Exercise 1 = According to the multimeter guide, which port does the negative probe connect to when measuring DC voltage?
Exercise 2 = Reproduce the multimeter guide word for word, starting with "Measurement of voltage" and going on through "the front panel.".
Exercise 3 = Carry on writing the guide to using a digital multimeter from the point where the text stops.

Passage given =
# # # # # # #

How To Use A Digital Multimeter (DMM)

Digital Multimeters (DMMs) are quite versatile devices. Typically, they can be used to measure voltage, current, and resistance. Many DMMs are also capable of other measurements, such as continuity (an extension of the resistance function, actually) and frequency. Some are also capable of basic math operations on the measurements performed, including null offset and maximum/minimum readings. Here is a brief guide to using a DMM — specifically, an HP/Agilent 34401A. This type of meter is a “bench” meter — meaning that it is intended for use on an electronics workbench. It is somewhat portable, and includes a handle, but is significantly bulkier (and a bit more fragile) than handheld meters, so it is usually found on a workbench or in a lab. On the plus side, it is far more accurate than most handheld meters.

The Agilent 34401 Digital Multimeter (DMM). (Click for larger.)

 

Measurement of voltage

The most basic function of a DMM is as a basic voltmeter. Most DMMs are autoranging, meaning that they automatically select the correct voltage range (millivolts, volts, etc) based on the measurement being made at the time. To measure DC voltage with the 34401A:

  • Turn on the meter using the power switch on the left end of the front panel.
  • Press the “DC V” button (if you will be measuring DC voltages.)
  • Connect the negative probe (typically black in color) to the rightmost black “LO” port. (The two ports in the left column are used for four-wire resistance measurements, which are not covered in this guide.)
  • Connect the positive probe (typically red) to the upper right “HI” port.

# # # # # # #

Data segment =
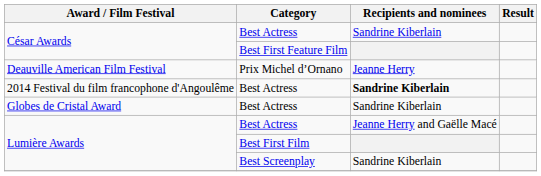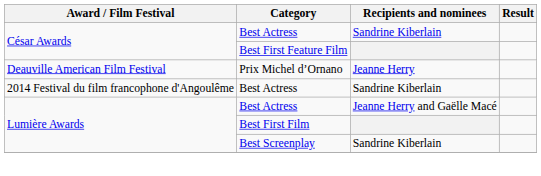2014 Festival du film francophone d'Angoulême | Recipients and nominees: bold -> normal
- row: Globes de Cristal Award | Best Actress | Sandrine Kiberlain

# # # # # # #

Response 1 = The rightmost black "LO" port.

Response 2 =
Measurement of voltage

The most basic function of a DMM is as a basic voltmeter. Most DMMs are autoranging, meaning that they automatically select the correct voltage range (millivolts, volts, etc) based on the measurement being made at the time. To measure DC voltage with the 34401A:

  • Turn on the meter using the power switch on the left end of the front panel.

Response 3 =
  • Connect the probes to the circuit under test. Voltage is measured in parallel with a component, so you would not break the circuit to measure voltage.
  • Read the voltage data on the meter.

Connect the voltmeter in parallel with the resistor to measure volts. (Click for larger.)

 

Measurement of current

Another useful function of a DMM is as an ammeter — a meter designed to measure current flow. Since current flow is measured within a conductor, the meter must be actually inserted in the circuit in order to measure this flow. (There are “clamp” ammeters which do not work this way, but they are not covered here.) Because of this requirement, measuring current in a circuit is done differently than measuring voltage — the connections are made differently. Instead of simply clipping on to a circuit, the DMM replaces one of the wires in the circuit, and the current is made to flow through the meter. It is important to make sure that the meter replaces a wire of the circuit in this way, or else it could cause a short circuit. (That is, you need to break a connection, then insert the DMM in the gap.)
To measure DC current with the 34401A:

  • Turn on the meter
  • Press the blue SHIFT button once, then press the DC V button. This will put the meter into “DC I” (DC current) mode.
  • Connect the negative lead to the right “LO” port
  • Connect the positive lead to the right “I” port (at the lower right).
  • Disconnect power to the circuit to be tested
  • Choose a wire in your circuit where you will measure current. Disconnect it.
  • Connect the black lead to one end of where the wire was (ideally, its more negative end.)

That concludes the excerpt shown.